When it comes to extreme heat, zebra finches should theoretically have it handled. The birds are native to Australia’s hot, arid interior, which experiences intense summer temperatures. But new research suggests heat waves take a toll on the birds’ reproductive health, misshaping male finches’ sperm and rendering them unviable. It’s a discovery that has worrying implications for the future of birds in a warming world.
High temperatures were already known to reduce the quality of mammalian sperm, but the relationship between heat and male fertility in birds isn’t well-established. However, zebra finches (and other birds in interior Australia) ramp down their breeding activity during the hottest months of the year, suggesting that heat imposes a reproductive cost—one that the birds avoid.
To confirm that reproductive cost and gain additional insight, a team of researchers from Australia and Norway took male zebra finches and kept them in climate-controlled conditions in the lab for two weeks, exposing them to one of two daytime heat treatments: a typical 30 degrees Celsius (86 degrees Fahrenheit), or a toasty, heat wave scenario of 40 degrees Celsius (104 degrees Fahrenheit). The researchers extracted finch semen samples, and counted how many sperm were mobile, or were abnormal in shape (indicating developmental problems). They also recorded the temperature of the males’ cloaca—birds’ catchall orifice that includes the genitals and the ends of the digestive and urinary tracts. This revealed the temperatures the testes were being exposed to. After a twelve day recovery period at cooler temperatures, the team repeated the experiment, but switched the birds between the 30 and 40 degree treatments.
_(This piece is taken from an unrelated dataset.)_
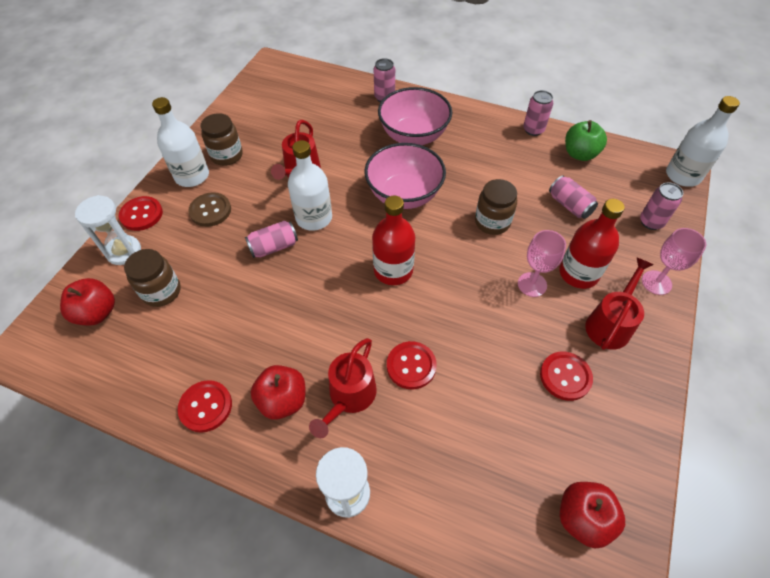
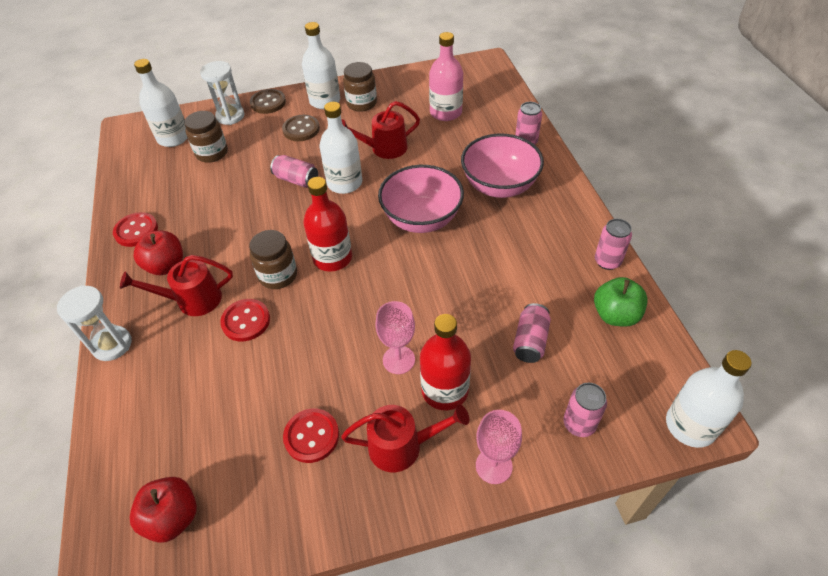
camera: 55 degrees right, 5 degrees down
(97, 313) = (173, 138): red apple -> white bottle
(141, 214) = (268, 103): red button -> brown button
(301, 116) = (446, 112): none -> pink bottle
(492, 222) = (448, 293): brown jar -> brown jar (278, 275)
Their results—published today in Proceedings B of the Royal Society—show that sperm suffers when the mercury rises. In heat wave conditions, the proportion of normal, undamaged sperm fell over the two week period, dropping by more than 30 percent in the birds that got the 40 degree Celsius treatment first. Even when the birds had a chance to chill out after baking, their sperm quality didn’t recover to pre-heat wave levels.
The persistence of this reproductive ruination weeks afterwards may have to do with the temperature of the males’ cloacas, which rose by 2 degrees Celsius during the experiment, and stayed there through the recovery period. While the heat had less of an impact on sperm swimming speed, the deformation of sperm was clear and long-lasting.
Malformed sperm aren’t great at navigating to the females’ eggs, so anything that reduces the number of competent sperm also decreases fertility. Heat-related sperm degradation causing infertility had been seen before in chickens, but by tracking sperm quality over realistically fluctuating temperatures, the new research places this effect in the context of naturally-occuring heat waves.
If this vulnerability of sperm to extreme heat is widespread among birds, Earth’s future climate may be hard on them. By the end of the century, brutal heat waves are predicted to be much more commonplace. This may be exceptionally true in Australia, which is already feeling the burn, and just this season endured nightmarish, bat-frying temperatures. It’s not yet known if heat deforms other species’ sperm, but since zebra finches are already adapted to hot environments with regular heat waves, yet still show sperm vulnerability to heat, the authors note that it’s possible that birds in temperate or cold regions have even less ability to deal with future heat waves. Perhaps they’ll find a way to avoid cooking their sperm, like modifying their breeding schedule—perhaps not.
Either way, heat-induced infertility would add to a long, accumulating list of disruptions and challenges climate change has in store for birds, including habitat loss, shifting ranges towards the poles or higher in elevation, and more frequent and intense wildfires, which destroy and fragment habitat and food resources. For some birds, there are even reproductive consequences of warming climate outside of sperm damage. For example, fowl-like, mound-nesting megapode birds in Australasia are the only birds whose sex is determined by egg-stage environmental temperature rather than genetics; increasing temperatures could disastrously skew sex ratios, as they are currently doing with sea turtles, which use the same sex determination system.
In a world where male birds have less viable sperm for more parts of the year, bird populations may be less able to cope with the sundry other obstacles of the Anthropocene, which may translate into dire conservation consequences.